Le deuxième garde reprit, avec le même ton et la même voix :
« Soignez-la mais il serait préférable qu’elle évite de sortir pendant quelques jours. Lorsque nous auront besoin de son témoignage, nous reviendront la chercher. Mesdames, bonne soirée. »
Les deux gardes sortirent aussi soudainement qu’ils étaient venus. La pièce devint immense autour des deux femmes tout-à-coup. Un monde semblait séparer la mère de sa fille. Shayn, qui n’avait pas bougé de son fauteuil et qui avait encaissé le discours des deux impériaux stoïquement, observait Kohra minutieusement, les traits indéchiffrables. Ses cheveux noirs, gras et crépus encadraient son visage fin. Elle tentait de dissimuler les coups qu’elle avait reçus sous sa frange, mais elle ne pouvait rien faire pour son œil au beurre noir, à part détourner le regard et baisser la tête. Une coupure barrait sa joue gauche. Ses lèvres étaient pincées, elle serrait la mâchoire, ce qui faisait encore plus ressortir ses pommettes. Elle se tenait le bras contre sa poitrine. Ses vêtements étaient sales. Ma fille, qu’as-tu encore fait…
La fille restait aussi immobile que la mère. Elles se tenaient à une bonne distance l’une de l’autre. Elles restèrent ainsi plusieurs minutes, silencieuse, l’une regardait sa fille, l’autre regardait le sol.
« Je suis désolée, Maman, dit finalement Kohra d’une voix écorchée. »
Shayn ne dit rien. Elle se leva lentement, se traîna jusqu’à la salle de bain et revint avec un linge mouillé et un désinfectant. Elle invita sa fille à s’asseoir sur son fauteuil et entreprit de s’occuper de ses blessures. Kohra essayait bien de s’écarter mais elle savait que c’était inutile, tout comme elle savait que sa mère était meurtrie de la voir dans cet état et se sentait certainement coupable.
« Je suis désolé, répéta-t-elle.
- Dis-moi simplement ce qu’il s’est passé. »
Elle ne l’avait pas regardée en lui répondant, elle était concentrée sur sa blessure à la joue.
« Jill est mort. »
Elle frissonna violemment tout à coup.
« Je l’ai encore fait ! Ça a recommencé ! Sur Jill ! »
Elle s’écroula en sanglotant, en essayant de réprimer ses spasmes. Shayn lui caressa la joue pour l’encourager.

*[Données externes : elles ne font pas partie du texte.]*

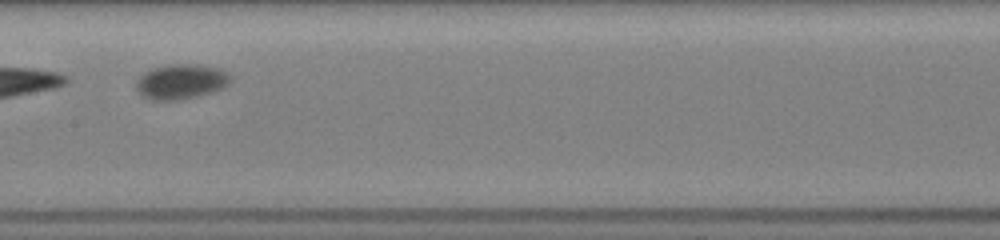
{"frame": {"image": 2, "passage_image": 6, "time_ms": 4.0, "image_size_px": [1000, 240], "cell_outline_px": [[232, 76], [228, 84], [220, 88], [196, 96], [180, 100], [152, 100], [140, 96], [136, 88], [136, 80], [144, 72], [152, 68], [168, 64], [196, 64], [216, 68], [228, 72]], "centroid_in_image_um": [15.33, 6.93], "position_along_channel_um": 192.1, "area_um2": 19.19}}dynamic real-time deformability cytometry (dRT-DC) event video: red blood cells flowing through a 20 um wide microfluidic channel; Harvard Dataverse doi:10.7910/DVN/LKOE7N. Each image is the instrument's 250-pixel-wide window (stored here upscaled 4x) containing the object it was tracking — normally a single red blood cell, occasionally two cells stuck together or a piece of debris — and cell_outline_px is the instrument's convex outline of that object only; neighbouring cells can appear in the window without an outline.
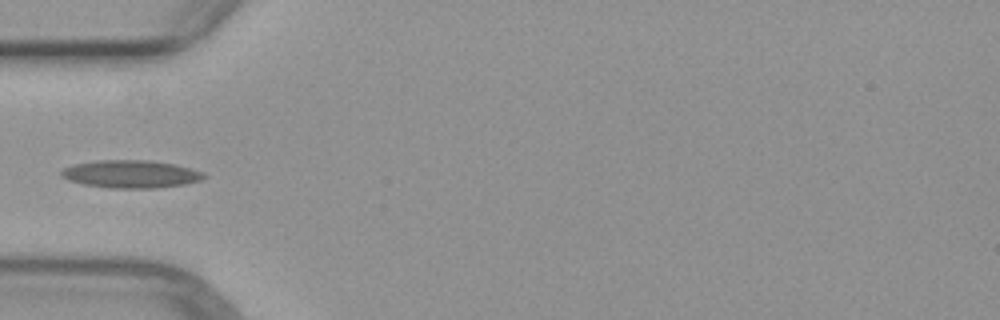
{"species": "common noctule bat (a hibernating species)", "species_latin": "Nyctalus noctula", "temperature_condition": "warm", "stored_images_in_passage": 3, "camera_frame_rate_fps": 3000, "um_per_image_px": 0.085, "animal": {"sex": "female", "body_mass_g": 29.2, "forearm_length_mm": 56.3}, "frame": {"image": 1, "passage_image": 3, "time_ms": 2.333, "image_size_px": [1000, 320], "cell_outline_px": [[208, 176], [200, 180], [184, 184], [156, 188], [108, 188], [84, 184], [68, 180], [60, 176], [60, 172], [64, 168], [72, 164], [96, 160], [152, 160], [176, 164], [204, 172]], "centroid_in_image_um": [11.12, 14.79], "position_along_channel_um": 73.9, "area_um2": 23.29}}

« Je ne l’aimais pas, bien sûr. S’il était mort dans un règlement de comptes, j’aurais rien ressenti. Mais qu’il meurt comme ça, à cause d’un mot, à cause de moi ! (Elle tremblait de plus en plus.) C’était un caïd ! Je vais avoir des emmerdes ! Ils savent où j’habite, on est toutes les deux dans la merde ! »
Shayn serra sa fille contre elle. Son corps était secoué par de violents sanglots. Elle attendit patiemment que Kohra se calmât petit à petit, en lui frictionnant le dos, en caressant tendrement ses cheveux. Elle avait deviné ce qu’il s’était, bien sûr, mais elle sentait que sa fille avait besoin de lui en parler. Après, il sera temps de lui donner des réponses. Elle était enfin prête à les écouter, maintenant. Au bout de quelques minutes, plusieurs heures, Kohra respirait régulièrement, ses larmes avaient cessé de couler. Elle se détacha de sa mère et s’essuya les joues. Elle expira. Elle reprit.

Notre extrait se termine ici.